* Exercise: Scan the data. Collect each line that contains the word "route".

* Information:
※ ※ ※

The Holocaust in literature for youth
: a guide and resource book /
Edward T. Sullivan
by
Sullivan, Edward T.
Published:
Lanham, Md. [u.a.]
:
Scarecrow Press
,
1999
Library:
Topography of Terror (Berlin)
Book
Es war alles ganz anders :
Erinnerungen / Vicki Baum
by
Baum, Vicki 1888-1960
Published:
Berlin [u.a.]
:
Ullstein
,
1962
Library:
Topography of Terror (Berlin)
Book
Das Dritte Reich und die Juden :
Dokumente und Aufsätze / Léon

※ ※ ※

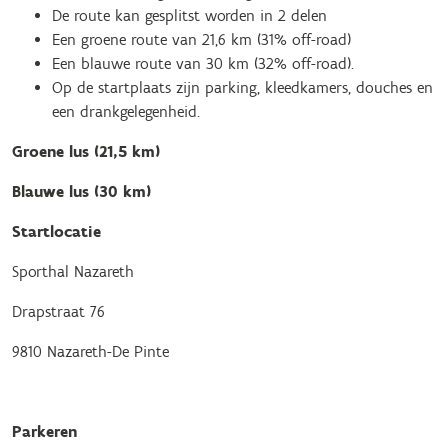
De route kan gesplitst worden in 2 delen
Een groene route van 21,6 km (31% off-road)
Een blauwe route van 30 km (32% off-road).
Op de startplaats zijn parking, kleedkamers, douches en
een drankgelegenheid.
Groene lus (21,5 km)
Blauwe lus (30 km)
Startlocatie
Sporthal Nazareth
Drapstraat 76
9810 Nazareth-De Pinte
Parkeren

※ ※ ※

* Answer space:
De route kan gesplitst worden in 2 delen
Een groene route van 21,6 km (31% off-road)
Een blauwe route van 30 km (32% off-road).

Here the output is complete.